**Selected excerpt**

  • Bulk data imports or ETL jobs without cleanup.
  • Temporary files or orphaned data from failed operations.
  • Recovery Steps

    1

    Step 1: Immediate Disk Expansion (Stopgap)

    Quickly provision additional storage to restore write operations while you diagnose the root cause. This is a non-destructive, online operation.

    bash
    gcloud sql instances patch [INSTANCE_NAME] --storage-size=[NEW_SIZE_GB]
    # Verify the operation initiated
    gcloud sql operations list --instance=[INSTANCE_NAME] --filter="STATUS=PENDING"
    2

    Step 2: Diagnose Largest Tables & Objects

    Connect to the database and identify which tables, indexes, or binary logs are consuming the most space. Use PostgreSQL or MySQL specific queries.

    sql
    -- For PostgreSQL
    SELECT schemaname, tablename, pg_size_pretty(pg_total_relation_size(schemaname||'.'||tablename)) as total_size
    FROM pg_tables
    ORDER BY pg_total_relation_size(schemaname||'.'||tablename) DESC
    LIMIT 10;
    -- For MySQL
    SELECT table_schema as 'Database', table_name AS 'Table',
    ROUND(((data_length + index_length) / 1024 / 1024), 2) AS 'Size (MB)'
    FROM information_schema.TABLES
    ORDER BY (data_length + index_length) DESC
    LIMIT 10;
    3

    Step 3: Analyze and Clean Binary Logs/Transaction Logs

    For MySQL instances, binary logs can accumulate. For PostgreSQL, check WAL and temporary files. Adjust retention settings.

    bash
    # Check binary log size and count (MySQL via gcloud)

**Given entries**
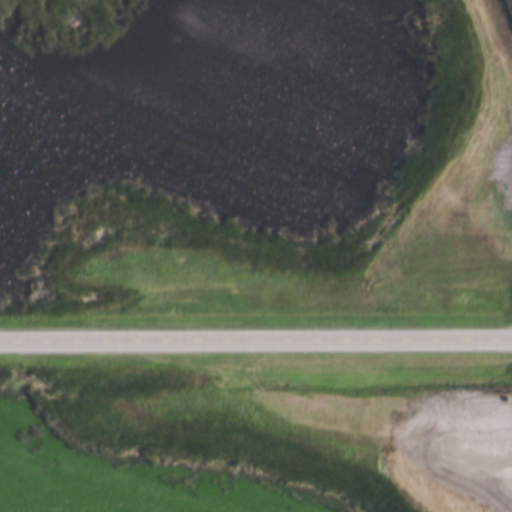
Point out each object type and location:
road: (256, 337)
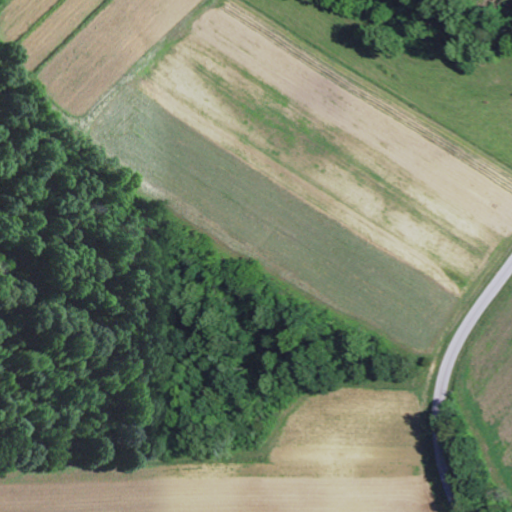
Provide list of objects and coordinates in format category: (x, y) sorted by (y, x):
road: (444, 380)
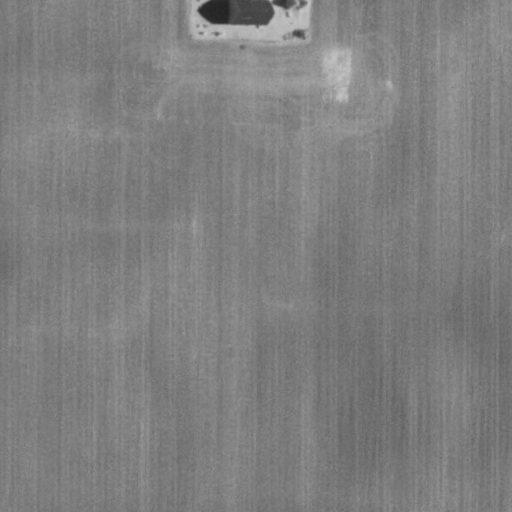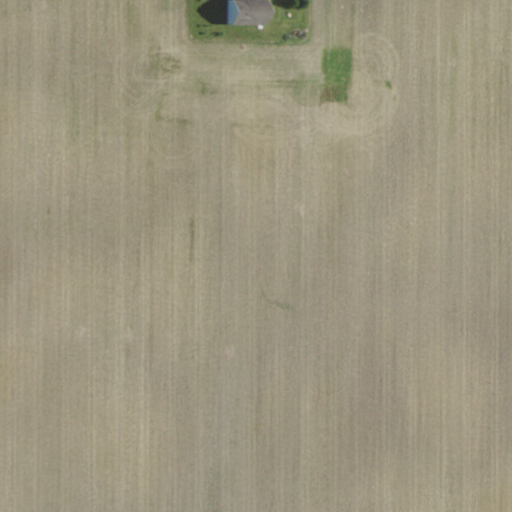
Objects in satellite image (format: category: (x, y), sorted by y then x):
building: (247, 11)
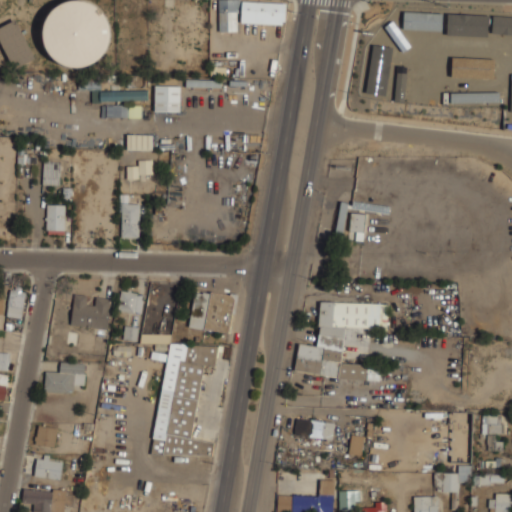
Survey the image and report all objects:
building: (263, 11)
building: (263, 13)
building: (227, 15)
building: (228, 15)
building: (417, 20)
building: (467, 24)
building: (501, 24)
storage tank: (76, 32)
building: (76, 32)
building: (76, 34)
building: (15, 43)
building: (14, 44)
road: (299, 61)
road: (327, 61)
building: (378, 70)
building: (418, 81)
building: (203, 82)
building: (124, 94)
building: (167, 97)
building: (474, 97)
building: (167, 98)
building: (122, 111)
road: (415, 134)
building: (139, 140)
building: (141, 168)
building: (140, 169)
building: (51, 172)
building: (55, 218)
building: (341, 218)
building: (55, 219)
building: (130, 219)
building: (129, 220)
building: (357, 225)
road: (146, 262)
building: (1, 302)
building: (1, 302)
building: (16, 302)
building: (131, 302)
building: (16, 303)
building: (211, 311)
building: (90, 312)
road: (254, 316)
road: (282, 317)
building: (129, 332)
building: (341, 339)
building: (4, 359)
building: (4, 361)
building: (65, 377)
building: (3, 384)
road: (25, 386)
building: (2, 391)
building: (181, 400)
building: (182, 400)
building: (491, 424)
building: (440, 425)
building: (301, 427)
building: (322, 429)
building: (46, 436)
building: (356, 444)
building: (427, 448)
building: (48, 468)
building: (488, 478)
building: (452, 479)
building: (348, 499)
building: (309, 500)
building: (425, 503)
building: (500, 503)
building: (375, 507)
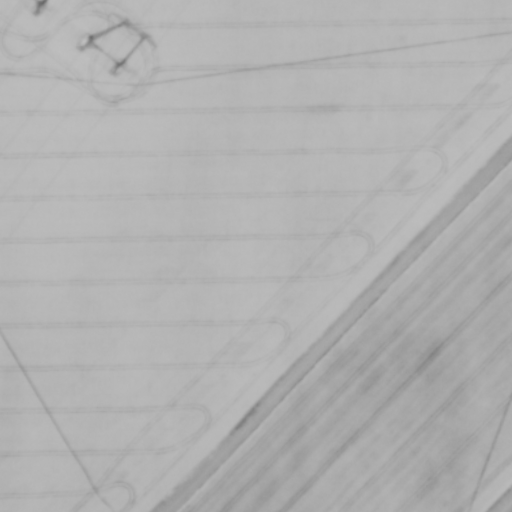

**Required actions**
- A) In the recovery guide, what kind of operation is the immediate disk expansion in Step 1?
- B) Write out the part of the recovery guide that opens with the words containing "Quickly provision additional" and closes with "MySQL specific queries.".
- C) Decide whether each statement agrees with the recovery guide, and support each decision with the exact words from it:
(i) For PostgreSQL, the guide says to check WAL and temporary files.
(ii) Step 2 supplies queries written for SQL Server.
(iii) The guide says binary logs can accumulate on MySQL instances.

**Outputs for the tasks**
- A) A non-destructive, online operation.

- B)
Quickly provision additional storage to restore write operations while you diagnose the root cause. This is a non-destructive, online operation.

    bash
    gcloud sql instances patch [INSTANCE_NAME] --storage-size=[NEW_SIZE_GB]
    # Verify the operation initiated
    gcloud sql operations list --instance=[INSTANCE_NAME] --filter="STATUS=PENDING"
    2

    Step 2: Diagnose Largest Tables & Objects

    Connect to the database and identify which tables, indexes, or binary logs are consuming the most space. Use PostgreSQL or MySQL specific queries.

- C)
(i) Yes: "For PostgreSQL, check WAL and temporary files."
(ii) No: "Use PostgreSQL or MySQL specific queries."
(iii) Yes: "For MySQL instances, binary logs can accumulate."